The Death of Marcus Aurelius

The Death of Marcus Aurelius

Saturday, August 18, 2018

Marcus Aurelius, Meditations 6.40


Every instrument, tool, or vessel, if it does that for which it has been made, is good, and yet he who made it is not there.

But in the things that are held together by Nature there is within, and there abides in them, the power which made them.

Wherefore all the more is it fit to reverence this power, and to think, that, if you live and act according to its will, everything in you is in conformity to Intelligence. And thus also in the Universe the things that belong to it are in conformity to Intelligence.

—Marcus Aurelius, Meditations, Book 6 (tr Long)

“I’m a Stoic, but I don’t believe in God. That’s an outdated concept, and it doesn’t fit the facts.”

Now many of my theist friends, especially those who are in love with the ideology of this or that “-ism”, will gnash their teeth at such a claim. I will smile, nod my head, and continue along the way.
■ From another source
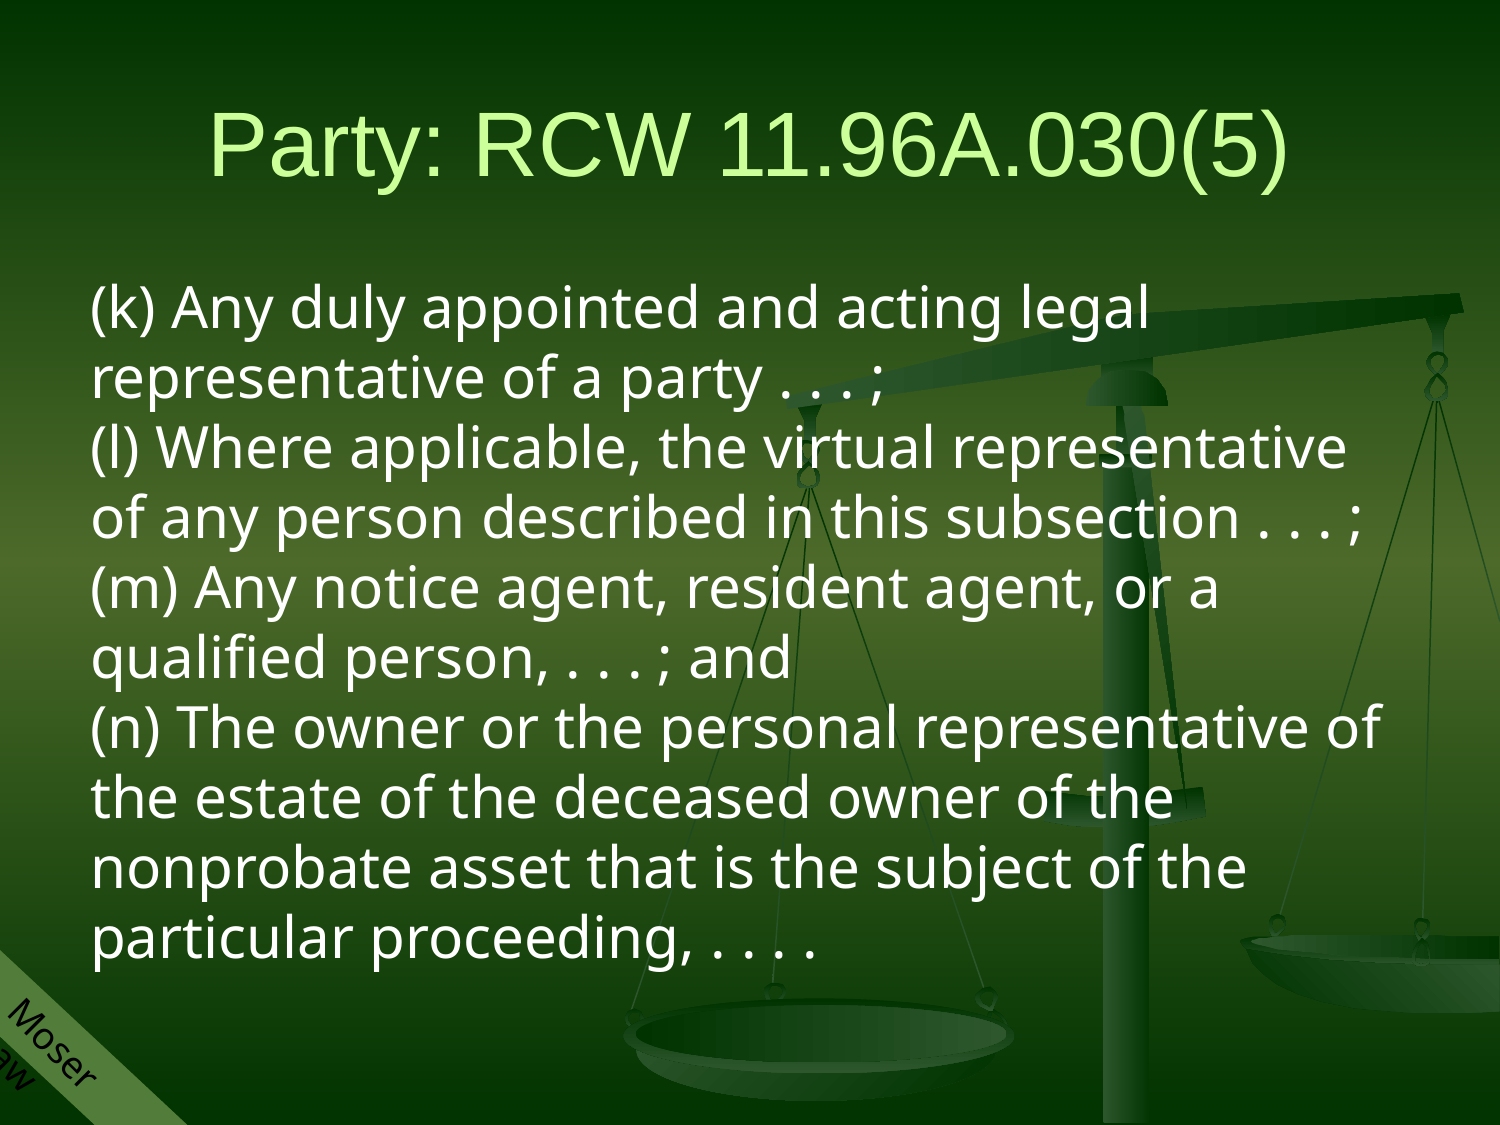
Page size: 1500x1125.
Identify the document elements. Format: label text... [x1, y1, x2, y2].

title Party: RCW 11.96A.030(5) [74, 45, 1426, 234]
list (k) Any duly appointed and acting legal representative of a party . . . ; (l) Where applicable, the virtual representative of any person described in this subsection . . . ; (m) Any notice agent, resident agent, or a qualified person, . . . ; and (n) The owner or the personal representative of the estate of the deceased owner of the nonprobate asset that is the subject of the particular proceeding, . . . . [74, 262, 1426, 1006]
If a man sees the effect, but denies the cause, will it help him if I berate him? If a man says he has reverence for Nature, but denies the order and Intelligence in Nature, will it help him if I burn him at the stake?

In life, there is no craft without the craftsman, and there is no tool without the man who made the tool. The man who made the tool may be long gone, no longer anywhere in sight. This does not, however, mean that he never existed to begin with.
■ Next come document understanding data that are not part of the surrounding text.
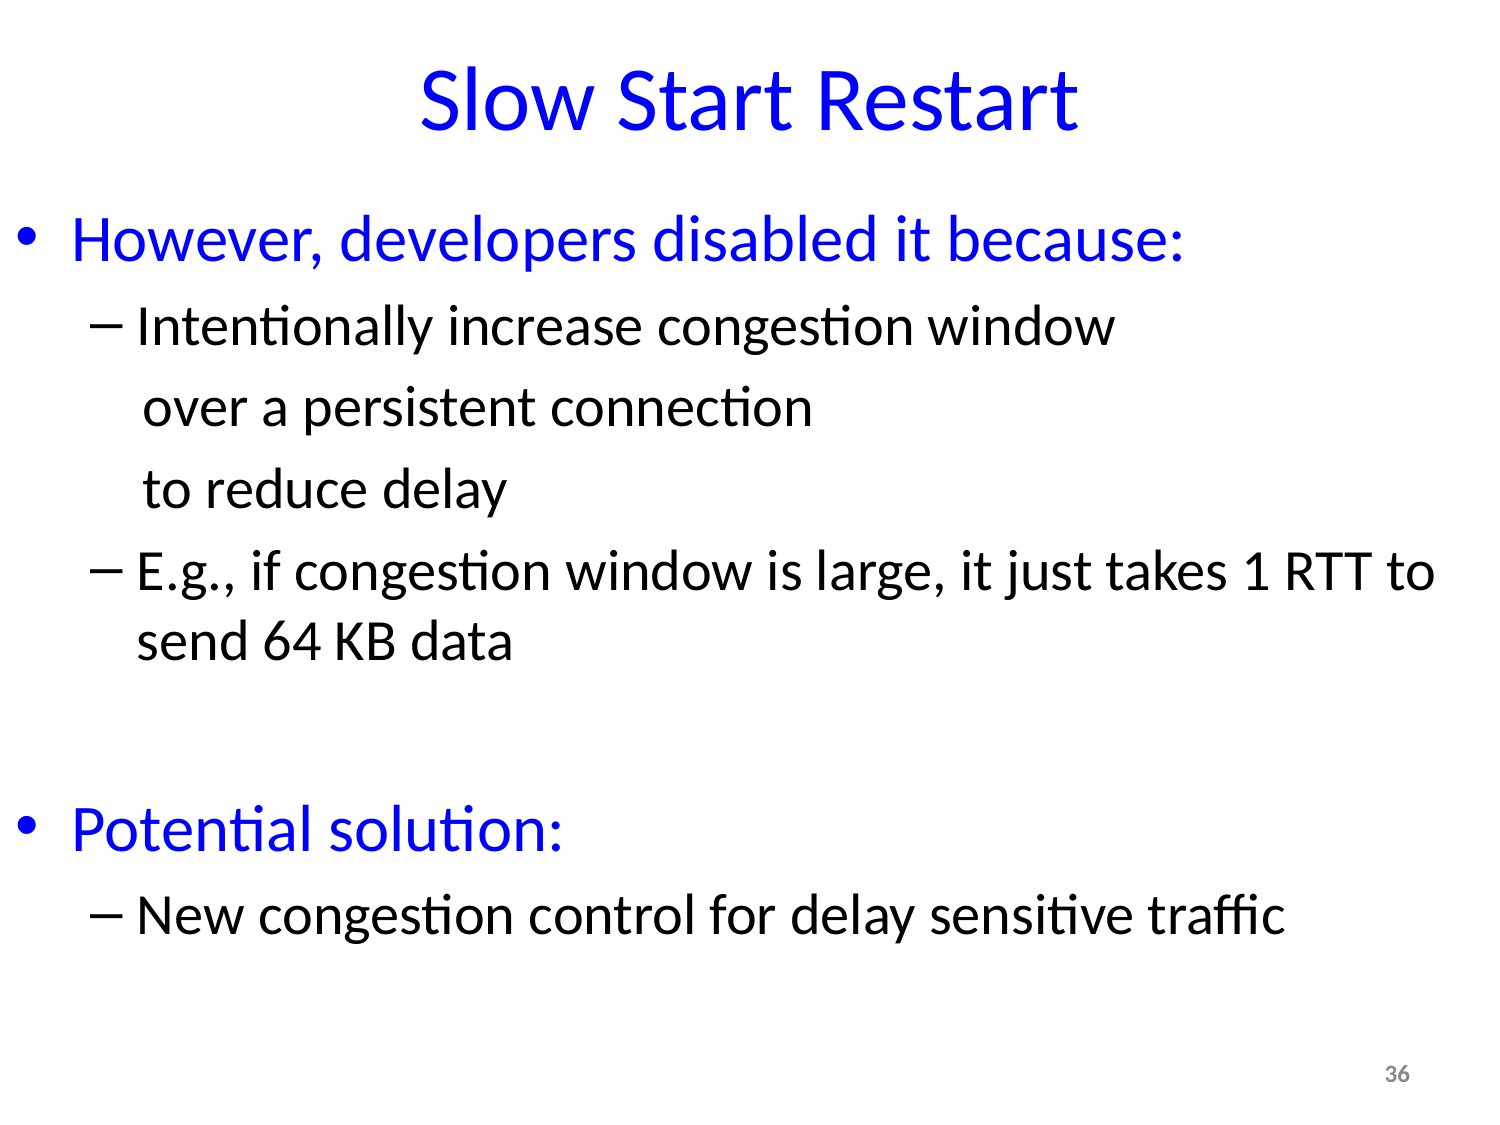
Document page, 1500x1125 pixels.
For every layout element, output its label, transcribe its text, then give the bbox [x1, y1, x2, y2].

list However, developers disabled it because: Intentionally increase congestion window over a persistent connection to reduce delay E.g., if congestion window is large, it just takes 1 RTT to send 64 KB data Potential solution: New congestion control for delay sensitive traffic [0, 187, 1500, 931]
slide_number 36 [1074, 1042, 1425, 1103]
title Slow Start Restart [74, 0, 1426, 187]
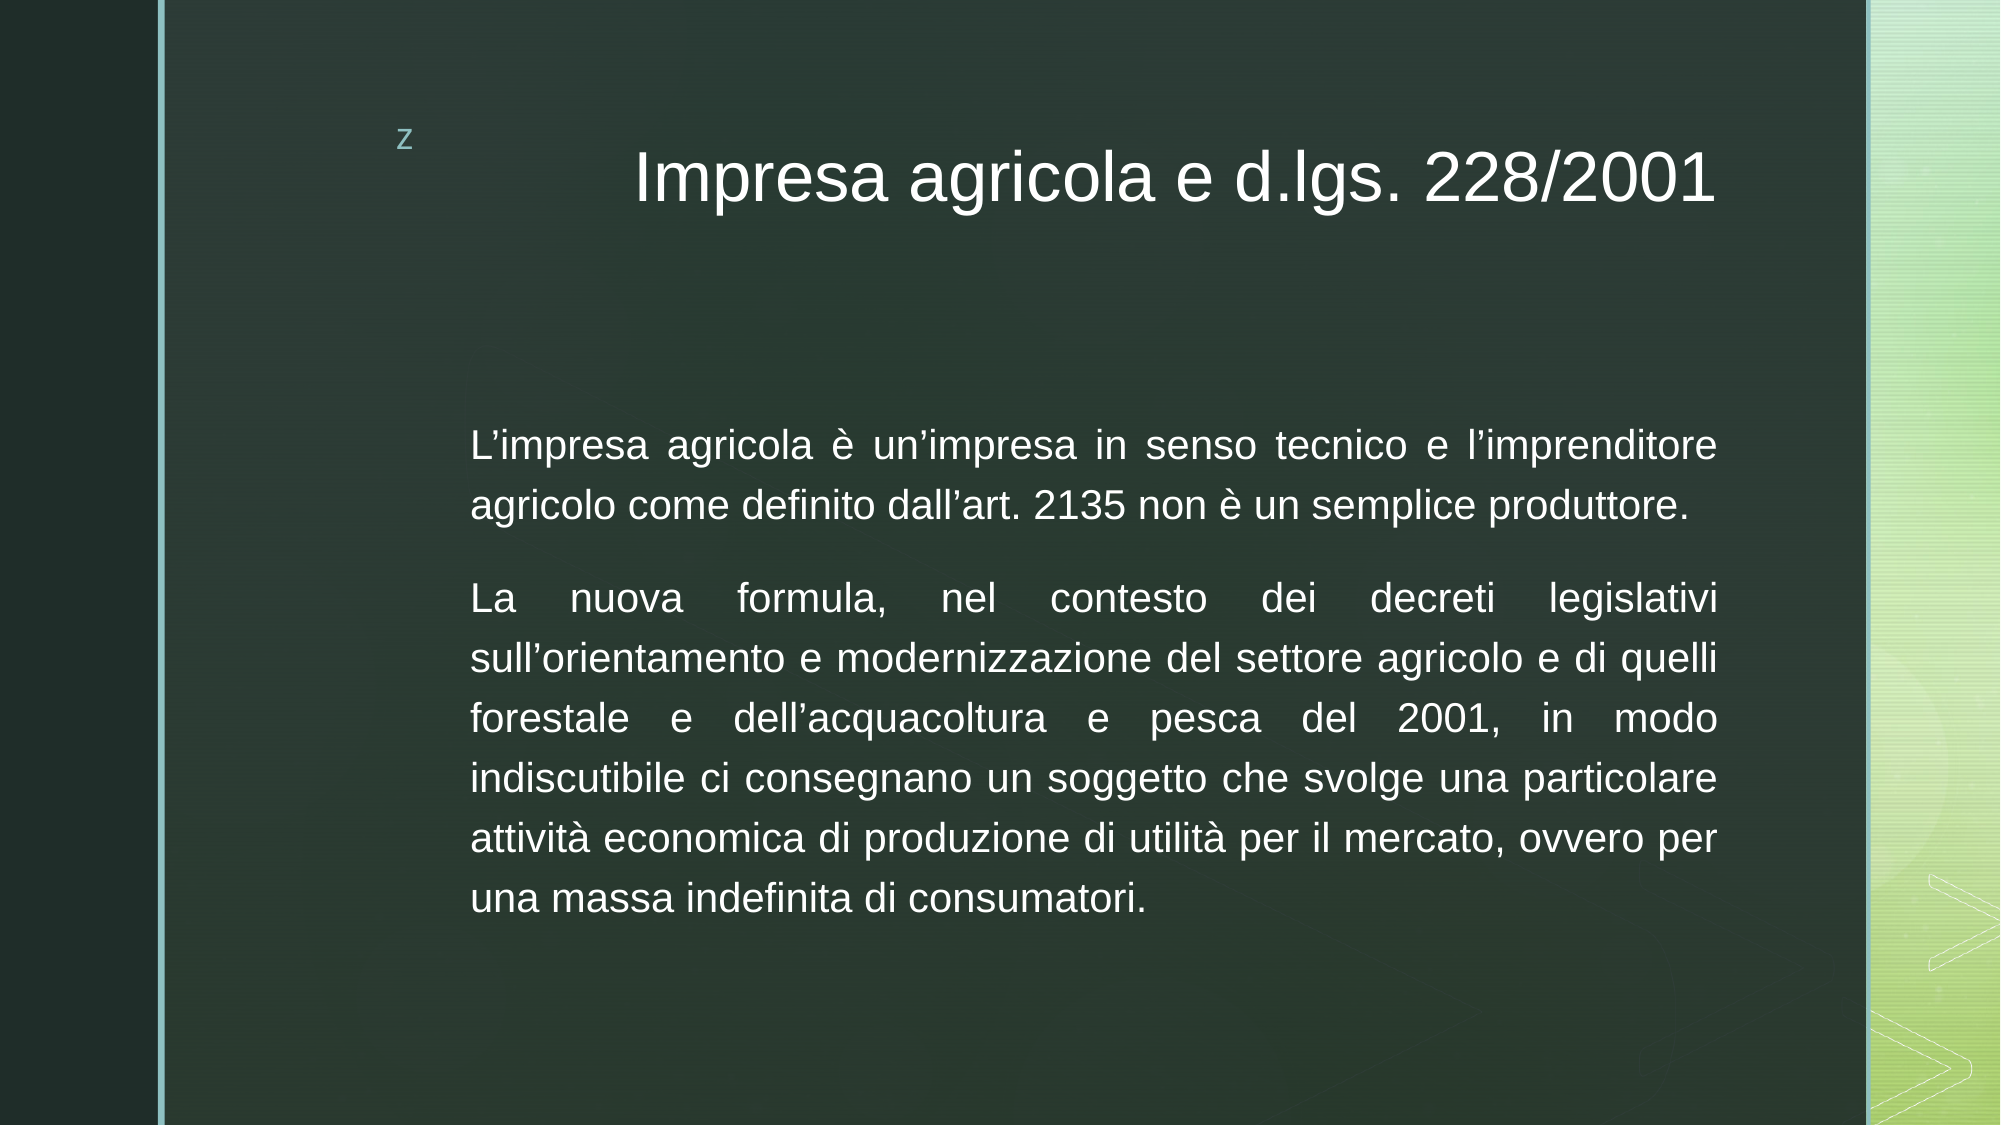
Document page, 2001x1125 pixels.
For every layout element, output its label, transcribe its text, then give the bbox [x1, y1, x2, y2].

title Impresa agricola e d.lgs. 228/2001 [428, 132, 1734, 310]
list L’impresa agricola è un’impresa in senso tecnico e l’imprenditore agricolo come definito dall’art. 2135 non è un semplice produttore. La nuova formula, nel contesto dei decreti legislativi sull’orientamento e modernizzazione del settore agricolo e di quelli forestale e dell’acquacoltura e pesca del 2001, in modo indiscutibile ci consegnano un soggetto che svolge una particolare attività economica di produzione di utilità per il mercato, ovvero per una massa indefinita di consumatori. [454, 336, 1734, 993]
picture [1871, 0, 2001, 1125]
Nature is a bit different. The Craftsman is not someone that was then. The Craftsman is someone that is now, because who He is cannot be separated from what He has made, from what He is making.

The old watchmaker analogy only goes so far. I always say that any analogy is inherently weak, precisely because it is an analogy, a similarity, and not an identity. If I am looking for God somewhere up there, I will not find Him. If I simply look around me, and within myself, why, what a pleasant surprise! Here He is! To employ another weak analogy, it’s like looking for my keys all over town, only to find they were in my pocket the whole time.
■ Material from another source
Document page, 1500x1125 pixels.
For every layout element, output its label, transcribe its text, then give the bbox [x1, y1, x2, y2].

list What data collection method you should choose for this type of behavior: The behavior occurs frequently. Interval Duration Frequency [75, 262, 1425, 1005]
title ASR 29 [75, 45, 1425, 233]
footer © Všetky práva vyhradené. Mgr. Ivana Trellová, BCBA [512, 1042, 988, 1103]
The Twelve Steps helped me to save my life. I know, the skeptics and the naysayers laugh, but that is because they do not understand the power of the human mind, and the power of the human mind to move beyond itself. It wasn’t because I was a drunk or a junkie, though I have been both at points in my life. It wasn’t AA, or NA. It was about something very different, something much deeper than that. I would ridicule the sense of tribalism, the sense of conformity, and I would call it all a bunch of voodoo for ignorant folks.

Then, one day, I sat down, with a sense of humility for a change, a humility that came from a desperate need. There I was, embracing the First Step.

And the Second Step immediately tripped me up.

“There is no God,” I said in anger. “He was never there for me. If He even made me, He left me to rot!”

And I only said that because I was looking for God in all the wrong places. He wasn’t up in the sky. He wasn’t a product the fancy priests sold me. He wasn’t some invisible force that decided if I was naughty or nice. He, if you choose that term, was immediately present. To be philosophical about it, certainly transcendent, in the sense that what orders the whole is above the whole, but most importantly, from a personal perspective, completely immanent, in the sense that what orders the whole is within the whole.

In my social service days, we had a client who had been clean and sober for twenty years. One of the priests I worked with, a rather self-important fellow, used to make fun of him, because his “God” was the bottle cap from the last beer he ever drank.

The fellow shrugged off the mockery, with the good will and good humor of a decent man.

“Of course that bottle cap isn’t God. It’s a bottle cap. I’m not the first guy to do it this way, and I won’t be the last. It’s just a thing, but it stands for something, and it helps me to remember what all of the things in my life actually mean.”

If I want to remember what a good man is, I try to remember him. If I want to remember “where” God is, I try to remember what he said to me.